Japanese consumption tax hike
Japan’s incoming October 1 consumption tax hike from 8% to 10% has both consumers and retailers in a tizzy, as varying exceptions and a temporary point system make the increase far from straightforward.
As a Mainichi editorial pointed out, the tax hike is intended to offset increasing government spending and debt. As the aging population continues to require more social security funds—and the government continues to buy expensive U.S.-made weapons—money has to be found somewhere.
But big questions of government financial policy aside, how is the consumption tax increase going to affect our lives in Japan come October 1?
Most food and drink are exempt from the tax hike. So the pre-tax ¥92 bottle of water from the convenience store will remain an even ¥100 when rung up at the register.
However, alcohol and meals eaten in dining establishments will be taxed at the new 10% rate. With the hike looming, many beer brewers are raising production levels to meet a predicted spike in demand before the tax comes into effect.
Takeout versus eat-in prices are thrown into uncertainty by the hike. Food eaten in will be subject to the tax, while takeout will remain at the current rate. At convenience stores with an eat-in area, customers may need to inform the cashier of where they intend to eat to determine the applicable tax rate.
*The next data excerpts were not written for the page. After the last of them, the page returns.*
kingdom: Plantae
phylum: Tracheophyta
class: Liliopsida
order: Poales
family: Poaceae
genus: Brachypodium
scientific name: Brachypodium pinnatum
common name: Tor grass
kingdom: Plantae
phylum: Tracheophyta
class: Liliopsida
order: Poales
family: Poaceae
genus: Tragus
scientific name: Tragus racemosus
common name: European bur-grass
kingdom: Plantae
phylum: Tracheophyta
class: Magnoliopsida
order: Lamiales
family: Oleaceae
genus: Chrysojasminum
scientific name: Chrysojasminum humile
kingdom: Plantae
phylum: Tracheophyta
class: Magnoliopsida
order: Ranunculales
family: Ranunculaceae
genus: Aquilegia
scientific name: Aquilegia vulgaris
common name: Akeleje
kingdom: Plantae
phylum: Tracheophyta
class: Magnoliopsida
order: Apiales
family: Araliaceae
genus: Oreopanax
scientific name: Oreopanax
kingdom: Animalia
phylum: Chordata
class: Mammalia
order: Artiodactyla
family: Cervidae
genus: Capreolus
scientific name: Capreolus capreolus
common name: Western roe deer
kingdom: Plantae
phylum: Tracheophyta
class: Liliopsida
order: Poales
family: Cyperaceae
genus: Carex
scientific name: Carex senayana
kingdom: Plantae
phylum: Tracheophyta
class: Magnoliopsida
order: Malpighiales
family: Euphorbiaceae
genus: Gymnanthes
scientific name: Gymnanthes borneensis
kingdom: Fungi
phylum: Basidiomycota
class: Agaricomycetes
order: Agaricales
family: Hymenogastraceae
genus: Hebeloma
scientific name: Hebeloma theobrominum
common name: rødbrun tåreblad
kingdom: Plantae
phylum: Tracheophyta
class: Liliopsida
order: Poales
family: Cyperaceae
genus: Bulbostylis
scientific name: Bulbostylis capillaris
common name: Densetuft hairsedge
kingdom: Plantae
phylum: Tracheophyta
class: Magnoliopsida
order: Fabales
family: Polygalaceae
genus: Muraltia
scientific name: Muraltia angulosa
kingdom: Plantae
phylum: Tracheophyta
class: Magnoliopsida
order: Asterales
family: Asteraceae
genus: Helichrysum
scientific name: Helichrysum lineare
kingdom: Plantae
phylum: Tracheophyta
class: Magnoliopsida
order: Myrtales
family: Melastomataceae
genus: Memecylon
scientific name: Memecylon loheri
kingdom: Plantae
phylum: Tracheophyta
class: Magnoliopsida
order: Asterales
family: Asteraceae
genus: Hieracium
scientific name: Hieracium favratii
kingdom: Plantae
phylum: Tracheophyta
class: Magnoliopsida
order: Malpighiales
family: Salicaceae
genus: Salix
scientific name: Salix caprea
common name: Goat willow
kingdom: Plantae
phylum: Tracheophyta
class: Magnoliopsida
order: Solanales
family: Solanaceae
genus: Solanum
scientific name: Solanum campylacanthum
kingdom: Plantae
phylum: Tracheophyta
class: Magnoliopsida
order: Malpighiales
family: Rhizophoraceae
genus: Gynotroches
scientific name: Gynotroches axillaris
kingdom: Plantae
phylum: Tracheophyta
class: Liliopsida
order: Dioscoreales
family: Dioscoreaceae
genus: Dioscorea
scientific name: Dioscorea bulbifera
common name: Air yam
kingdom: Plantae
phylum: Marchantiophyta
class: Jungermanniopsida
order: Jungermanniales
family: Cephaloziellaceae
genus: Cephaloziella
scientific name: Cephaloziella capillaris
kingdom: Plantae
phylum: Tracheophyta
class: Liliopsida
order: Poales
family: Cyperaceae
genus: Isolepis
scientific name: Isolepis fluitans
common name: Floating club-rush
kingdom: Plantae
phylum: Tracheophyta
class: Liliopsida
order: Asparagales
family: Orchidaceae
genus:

Some food chains are adjusting all of their prices
Some chains, including Sukiya, Saizeriya and KFC, will adjust their before-tax prices so that takeout and eat-in items cost the same.
At others, such as Yoshinoya and Starbucks, an eat-in meal will be more expensive.
Starbucks will charge you more for eating in-store
To use Starbucks as an example, a sandwich priced at ¥460 excluding tax costs ¥496 at the register. With October’s new system, that price will remain the same (8% tax) if you get the sandwich to go, but it will be raised to ¥506 (10% tax) if you eat in—a ¥10 difference.
Hey, maybe it will be 2% easier to find a seat in a normally crowded Starbucks.
Should I rush to make large purchases before the hike?
Many consumers are looking to make big purchases before October. Sales on items from refrigerators to kimono are reported to have risen by as much as 30 or 40%, and some retailers are putting out winter items ahead of schedule in a bid to snag pre-hike bargain hunters.